1 Introduction

Patient safety is a key pillar of healthcare quality. In recent years, there has been growing interest in patient safety movement. This stimulated research to measure and report on organizational attributes that are believed to promote patient safety. One such attribute is safety culture, defined as a product of individual and group values, attitudes, perceptions, competencies, and patterns of behavior that determine the commitment to, and the style and proficiency of an organization’s health and safety management [1].

Promoting safety culture in community pharmacies becomes a pressing issue as community pharmacies expand their roles from their traditional functions of efficiently dispensing prescriptions [2] to include other services such as immunization which is greatly obvious in supporting the delivery of the coronavirus (COVID-19) vaccination roll-out [3], delivering public health interventions as smoking cessation programs, weight management programs and others [4].

Many tools have been developed for evaluation of patient safety culture [5]. Measuring patient safety in community pharmacies can provide insights that can significantly contribute to organizational quality improvement efforts by raising staff awareness about patient safety as well as identifying areas of strengths and those that require improvement.

The Pharmacy Survey on Patient Safety Culture (PSOPSC) developed by AHRQ (The Agency for Healthcare Research and Quality) is designed specifically for community pharmacies. It measures safety dimensions as they relate to the work environment, communication among pharmacy staff, error mitigation, error documentation, and error handling as well as staff perception about the overall safety rating of the pharmacy [6].

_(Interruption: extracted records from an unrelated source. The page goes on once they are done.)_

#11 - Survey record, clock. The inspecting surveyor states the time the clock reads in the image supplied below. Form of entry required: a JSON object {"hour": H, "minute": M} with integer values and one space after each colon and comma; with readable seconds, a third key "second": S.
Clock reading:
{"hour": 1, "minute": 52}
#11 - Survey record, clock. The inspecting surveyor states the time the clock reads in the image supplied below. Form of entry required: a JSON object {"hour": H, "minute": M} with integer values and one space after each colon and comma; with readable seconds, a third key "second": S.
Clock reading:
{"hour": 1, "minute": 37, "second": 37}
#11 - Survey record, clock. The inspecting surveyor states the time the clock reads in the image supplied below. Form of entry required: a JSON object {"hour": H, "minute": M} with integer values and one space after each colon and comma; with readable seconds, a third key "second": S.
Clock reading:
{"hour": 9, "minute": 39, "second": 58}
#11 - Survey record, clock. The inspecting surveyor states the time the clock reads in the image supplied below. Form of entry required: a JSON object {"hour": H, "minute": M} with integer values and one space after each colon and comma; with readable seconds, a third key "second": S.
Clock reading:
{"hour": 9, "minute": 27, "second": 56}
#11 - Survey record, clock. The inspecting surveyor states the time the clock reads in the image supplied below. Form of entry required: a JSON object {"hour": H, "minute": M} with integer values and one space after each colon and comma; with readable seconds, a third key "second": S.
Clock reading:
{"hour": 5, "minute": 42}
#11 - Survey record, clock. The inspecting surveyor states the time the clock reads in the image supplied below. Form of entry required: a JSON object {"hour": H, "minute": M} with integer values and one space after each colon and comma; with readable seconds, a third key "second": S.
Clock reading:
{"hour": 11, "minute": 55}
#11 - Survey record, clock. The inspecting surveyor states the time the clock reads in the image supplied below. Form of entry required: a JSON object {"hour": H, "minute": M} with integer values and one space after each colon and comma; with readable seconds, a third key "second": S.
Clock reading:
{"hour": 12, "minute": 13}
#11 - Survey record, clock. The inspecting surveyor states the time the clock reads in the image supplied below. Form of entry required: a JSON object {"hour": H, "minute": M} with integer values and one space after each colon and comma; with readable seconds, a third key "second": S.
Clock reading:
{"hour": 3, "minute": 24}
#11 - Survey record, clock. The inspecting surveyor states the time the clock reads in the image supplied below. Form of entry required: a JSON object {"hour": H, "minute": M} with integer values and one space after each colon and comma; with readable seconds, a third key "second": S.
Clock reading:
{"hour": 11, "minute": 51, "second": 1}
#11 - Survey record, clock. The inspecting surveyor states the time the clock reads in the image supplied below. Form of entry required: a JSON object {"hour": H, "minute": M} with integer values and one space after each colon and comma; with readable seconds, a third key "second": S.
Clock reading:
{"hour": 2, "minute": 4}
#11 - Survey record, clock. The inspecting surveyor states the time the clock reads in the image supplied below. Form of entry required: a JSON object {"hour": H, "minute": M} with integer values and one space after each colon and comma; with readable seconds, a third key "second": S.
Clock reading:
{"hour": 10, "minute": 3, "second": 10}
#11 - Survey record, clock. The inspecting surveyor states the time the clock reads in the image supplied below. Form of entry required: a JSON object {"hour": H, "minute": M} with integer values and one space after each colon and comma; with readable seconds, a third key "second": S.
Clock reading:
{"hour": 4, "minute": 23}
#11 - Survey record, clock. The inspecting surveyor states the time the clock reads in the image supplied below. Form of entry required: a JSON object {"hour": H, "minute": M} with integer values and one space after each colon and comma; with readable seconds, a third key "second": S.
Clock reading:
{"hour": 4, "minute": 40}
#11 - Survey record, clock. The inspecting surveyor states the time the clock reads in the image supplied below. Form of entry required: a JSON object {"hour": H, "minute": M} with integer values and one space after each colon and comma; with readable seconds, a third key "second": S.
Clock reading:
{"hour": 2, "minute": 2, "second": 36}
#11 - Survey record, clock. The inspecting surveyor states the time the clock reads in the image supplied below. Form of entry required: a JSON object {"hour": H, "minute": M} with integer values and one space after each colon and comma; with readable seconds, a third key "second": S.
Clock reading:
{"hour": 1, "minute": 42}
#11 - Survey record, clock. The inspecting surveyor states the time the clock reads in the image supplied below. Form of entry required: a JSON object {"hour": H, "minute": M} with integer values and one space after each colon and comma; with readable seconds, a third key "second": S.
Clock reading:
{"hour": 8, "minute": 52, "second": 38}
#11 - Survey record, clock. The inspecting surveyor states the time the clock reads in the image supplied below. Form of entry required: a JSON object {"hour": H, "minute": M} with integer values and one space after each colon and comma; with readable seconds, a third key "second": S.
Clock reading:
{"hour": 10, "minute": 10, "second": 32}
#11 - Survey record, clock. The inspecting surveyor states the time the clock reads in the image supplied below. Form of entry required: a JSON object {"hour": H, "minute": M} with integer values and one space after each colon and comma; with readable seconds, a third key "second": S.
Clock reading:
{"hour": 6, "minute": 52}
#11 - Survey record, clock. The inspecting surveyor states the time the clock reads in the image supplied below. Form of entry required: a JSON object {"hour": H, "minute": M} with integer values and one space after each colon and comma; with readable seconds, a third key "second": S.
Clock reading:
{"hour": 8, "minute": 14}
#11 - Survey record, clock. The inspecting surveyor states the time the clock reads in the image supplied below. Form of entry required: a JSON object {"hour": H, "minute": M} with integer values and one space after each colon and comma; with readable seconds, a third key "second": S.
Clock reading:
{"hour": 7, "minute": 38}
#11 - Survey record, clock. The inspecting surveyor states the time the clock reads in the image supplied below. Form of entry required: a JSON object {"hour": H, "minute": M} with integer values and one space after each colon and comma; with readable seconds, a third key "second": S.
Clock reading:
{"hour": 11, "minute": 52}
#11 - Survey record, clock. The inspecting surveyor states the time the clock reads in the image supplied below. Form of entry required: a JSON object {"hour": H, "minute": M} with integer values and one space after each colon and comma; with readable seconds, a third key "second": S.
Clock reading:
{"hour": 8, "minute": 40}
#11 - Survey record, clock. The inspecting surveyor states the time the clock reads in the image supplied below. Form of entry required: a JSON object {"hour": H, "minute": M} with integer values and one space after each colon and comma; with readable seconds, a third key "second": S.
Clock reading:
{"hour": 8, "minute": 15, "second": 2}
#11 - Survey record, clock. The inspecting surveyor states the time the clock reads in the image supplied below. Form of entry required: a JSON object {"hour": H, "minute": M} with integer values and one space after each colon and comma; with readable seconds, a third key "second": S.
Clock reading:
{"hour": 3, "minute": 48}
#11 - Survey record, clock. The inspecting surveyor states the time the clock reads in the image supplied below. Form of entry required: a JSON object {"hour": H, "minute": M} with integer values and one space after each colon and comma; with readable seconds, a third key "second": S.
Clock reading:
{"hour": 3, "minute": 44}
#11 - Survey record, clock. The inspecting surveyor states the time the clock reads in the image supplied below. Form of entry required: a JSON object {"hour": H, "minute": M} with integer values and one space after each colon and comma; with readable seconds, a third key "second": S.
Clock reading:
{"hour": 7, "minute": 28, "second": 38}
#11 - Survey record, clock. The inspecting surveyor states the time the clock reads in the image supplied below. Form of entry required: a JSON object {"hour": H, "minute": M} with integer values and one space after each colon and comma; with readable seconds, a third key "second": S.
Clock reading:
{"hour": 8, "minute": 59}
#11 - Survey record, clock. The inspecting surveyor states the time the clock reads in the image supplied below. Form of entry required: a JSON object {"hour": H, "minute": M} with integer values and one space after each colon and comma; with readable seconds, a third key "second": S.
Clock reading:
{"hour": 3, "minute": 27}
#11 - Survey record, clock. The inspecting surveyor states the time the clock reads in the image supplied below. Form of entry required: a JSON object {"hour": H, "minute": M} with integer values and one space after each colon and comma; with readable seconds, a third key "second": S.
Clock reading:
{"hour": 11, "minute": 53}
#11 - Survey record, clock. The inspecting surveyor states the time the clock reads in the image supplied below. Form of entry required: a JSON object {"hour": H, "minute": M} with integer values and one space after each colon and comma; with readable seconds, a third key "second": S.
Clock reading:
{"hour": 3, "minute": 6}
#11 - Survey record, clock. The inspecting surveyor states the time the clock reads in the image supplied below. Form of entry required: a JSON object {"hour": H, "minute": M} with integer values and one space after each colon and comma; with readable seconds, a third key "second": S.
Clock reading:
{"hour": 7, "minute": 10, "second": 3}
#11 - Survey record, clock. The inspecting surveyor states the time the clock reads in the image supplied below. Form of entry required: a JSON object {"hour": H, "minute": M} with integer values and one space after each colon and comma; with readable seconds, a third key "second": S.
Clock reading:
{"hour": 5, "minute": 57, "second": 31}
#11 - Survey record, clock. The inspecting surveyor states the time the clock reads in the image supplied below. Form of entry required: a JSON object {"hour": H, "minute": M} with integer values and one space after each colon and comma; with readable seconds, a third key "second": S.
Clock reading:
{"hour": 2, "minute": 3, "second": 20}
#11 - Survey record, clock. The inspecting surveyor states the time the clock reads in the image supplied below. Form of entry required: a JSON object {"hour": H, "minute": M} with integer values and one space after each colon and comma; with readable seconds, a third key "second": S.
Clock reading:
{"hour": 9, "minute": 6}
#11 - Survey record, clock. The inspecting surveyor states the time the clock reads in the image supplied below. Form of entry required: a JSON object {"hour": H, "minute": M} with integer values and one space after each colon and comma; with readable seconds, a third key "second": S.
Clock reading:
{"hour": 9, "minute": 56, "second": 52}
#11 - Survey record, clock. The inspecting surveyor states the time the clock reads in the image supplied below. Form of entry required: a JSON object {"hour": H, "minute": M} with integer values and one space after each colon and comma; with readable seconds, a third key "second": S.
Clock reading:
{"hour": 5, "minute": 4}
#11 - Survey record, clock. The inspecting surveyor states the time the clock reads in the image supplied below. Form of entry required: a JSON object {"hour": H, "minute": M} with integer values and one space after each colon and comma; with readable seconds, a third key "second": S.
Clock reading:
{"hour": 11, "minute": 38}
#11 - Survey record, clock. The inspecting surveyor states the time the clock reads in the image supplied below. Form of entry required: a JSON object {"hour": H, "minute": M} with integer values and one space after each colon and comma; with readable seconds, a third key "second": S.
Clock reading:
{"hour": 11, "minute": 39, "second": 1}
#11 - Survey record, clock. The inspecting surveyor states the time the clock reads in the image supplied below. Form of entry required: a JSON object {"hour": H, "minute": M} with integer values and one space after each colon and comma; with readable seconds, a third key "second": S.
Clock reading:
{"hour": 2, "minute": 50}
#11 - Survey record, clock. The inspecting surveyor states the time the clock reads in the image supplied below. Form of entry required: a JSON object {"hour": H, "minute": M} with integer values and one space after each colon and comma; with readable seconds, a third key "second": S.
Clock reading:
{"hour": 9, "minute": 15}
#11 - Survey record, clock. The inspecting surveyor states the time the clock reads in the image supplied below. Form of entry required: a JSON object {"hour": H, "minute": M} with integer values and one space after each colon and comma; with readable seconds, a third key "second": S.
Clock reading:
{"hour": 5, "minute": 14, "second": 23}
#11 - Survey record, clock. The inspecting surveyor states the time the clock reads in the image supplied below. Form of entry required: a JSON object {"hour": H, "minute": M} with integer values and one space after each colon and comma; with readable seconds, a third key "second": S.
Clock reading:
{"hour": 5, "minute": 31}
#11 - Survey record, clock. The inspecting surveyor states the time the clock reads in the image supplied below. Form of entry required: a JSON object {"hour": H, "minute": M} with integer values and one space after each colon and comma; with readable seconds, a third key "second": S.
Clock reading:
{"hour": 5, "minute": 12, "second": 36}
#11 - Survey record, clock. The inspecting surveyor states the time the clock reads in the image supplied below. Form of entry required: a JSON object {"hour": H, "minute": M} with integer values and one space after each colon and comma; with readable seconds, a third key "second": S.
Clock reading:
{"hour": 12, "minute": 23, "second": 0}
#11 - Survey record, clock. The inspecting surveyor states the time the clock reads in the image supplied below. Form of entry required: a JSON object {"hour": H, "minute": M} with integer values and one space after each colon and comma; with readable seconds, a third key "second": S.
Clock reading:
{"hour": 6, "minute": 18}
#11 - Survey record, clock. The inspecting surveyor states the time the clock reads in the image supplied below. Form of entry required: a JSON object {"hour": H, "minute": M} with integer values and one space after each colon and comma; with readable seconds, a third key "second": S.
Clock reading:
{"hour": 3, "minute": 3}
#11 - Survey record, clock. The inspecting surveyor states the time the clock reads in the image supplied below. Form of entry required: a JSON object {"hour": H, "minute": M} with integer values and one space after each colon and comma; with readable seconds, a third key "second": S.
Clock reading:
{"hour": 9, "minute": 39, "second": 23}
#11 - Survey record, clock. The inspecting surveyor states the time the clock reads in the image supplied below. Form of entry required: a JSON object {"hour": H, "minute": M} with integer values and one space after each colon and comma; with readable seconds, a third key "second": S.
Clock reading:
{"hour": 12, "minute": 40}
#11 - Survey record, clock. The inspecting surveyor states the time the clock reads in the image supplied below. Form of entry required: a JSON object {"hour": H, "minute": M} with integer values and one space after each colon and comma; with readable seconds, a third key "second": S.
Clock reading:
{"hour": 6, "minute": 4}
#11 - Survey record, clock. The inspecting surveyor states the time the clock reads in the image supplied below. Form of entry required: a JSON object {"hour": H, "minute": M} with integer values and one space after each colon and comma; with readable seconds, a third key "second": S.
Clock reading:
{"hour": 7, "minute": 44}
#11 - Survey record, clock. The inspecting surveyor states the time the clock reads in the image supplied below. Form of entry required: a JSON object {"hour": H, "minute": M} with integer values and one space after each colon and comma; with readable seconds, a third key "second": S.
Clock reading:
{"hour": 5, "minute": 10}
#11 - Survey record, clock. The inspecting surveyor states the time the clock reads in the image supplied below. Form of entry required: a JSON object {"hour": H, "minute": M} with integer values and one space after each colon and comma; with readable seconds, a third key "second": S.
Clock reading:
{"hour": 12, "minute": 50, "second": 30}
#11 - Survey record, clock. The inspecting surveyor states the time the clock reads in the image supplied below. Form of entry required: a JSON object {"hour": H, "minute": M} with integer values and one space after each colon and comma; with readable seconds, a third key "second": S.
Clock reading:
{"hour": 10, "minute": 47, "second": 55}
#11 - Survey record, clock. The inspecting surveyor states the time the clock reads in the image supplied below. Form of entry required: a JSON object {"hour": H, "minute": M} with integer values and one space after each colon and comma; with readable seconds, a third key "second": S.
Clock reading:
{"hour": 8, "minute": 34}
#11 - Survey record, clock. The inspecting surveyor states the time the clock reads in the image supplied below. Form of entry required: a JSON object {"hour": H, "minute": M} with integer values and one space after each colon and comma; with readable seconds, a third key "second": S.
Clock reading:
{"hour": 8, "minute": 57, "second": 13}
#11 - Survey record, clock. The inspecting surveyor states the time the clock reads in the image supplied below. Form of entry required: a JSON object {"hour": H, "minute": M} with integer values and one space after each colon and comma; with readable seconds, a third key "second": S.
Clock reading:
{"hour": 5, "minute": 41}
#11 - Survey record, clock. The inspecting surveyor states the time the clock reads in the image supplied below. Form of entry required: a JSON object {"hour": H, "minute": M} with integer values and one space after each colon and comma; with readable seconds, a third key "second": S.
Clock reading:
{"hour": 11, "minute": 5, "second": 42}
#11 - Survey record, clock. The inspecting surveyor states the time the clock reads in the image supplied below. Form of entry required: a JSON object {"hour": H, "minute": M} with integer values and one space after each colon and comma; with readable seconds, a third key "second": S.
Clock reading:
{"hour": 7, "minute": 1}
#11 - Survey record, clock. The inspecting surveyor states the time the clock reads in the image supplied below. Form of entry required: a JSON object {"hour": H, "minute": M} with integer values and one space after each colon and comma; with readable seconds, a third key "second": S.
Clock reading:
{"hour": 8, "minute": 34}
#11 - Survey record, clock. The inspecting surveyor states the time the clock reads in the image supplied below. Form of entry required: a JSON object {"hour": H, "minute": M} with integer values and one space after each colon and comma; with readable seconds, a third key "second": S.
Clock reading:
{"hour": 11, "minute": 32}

Most of the research has always focused on patient safety culture in hospital settings. Little is known about patient safety practices and safety culture in community pharmacies. These care environments continue to be an essential but underappreciated part of the patient care system. The aim of this study was to measure patient safety culture dimensions using PSOPC and to identify factors affecting patient safety culture among pharmacists working in some community pharmacies in center and south of Cairo, Egypt.

2 Methods

2.1 Study design and setting

A cross-sectional study was conducted among a purposive sample of pharmacists who work in community pharmacies in central and southern Cairo.

2.2 Study sample

A sample size of 210 pharmacists was calculated using Epi-info 7 software at a 95% confidence level and a margin of error of ± 0.05, based on the results of a previous study conducted by Alsaleh et al. 2018 in Kuwait [7] who found that the proportion of pharmacists with positive response for patient safety culture was 83.7%. Due to the unavailability of a list with the names and addresses of all community pharmacies in Cairo, a purposive sample of pharmacists who work in community pharmacies in central and southern Cairo was included in the study. The selection was based upon the accessibility of these regions to the investigators. If a pharmacy employed more than one pharmacist, only the most senior pharmacist who had worked for a long time in the pharmacy and was aware of all the details of the working place was invited to participate to prevent shared opinions.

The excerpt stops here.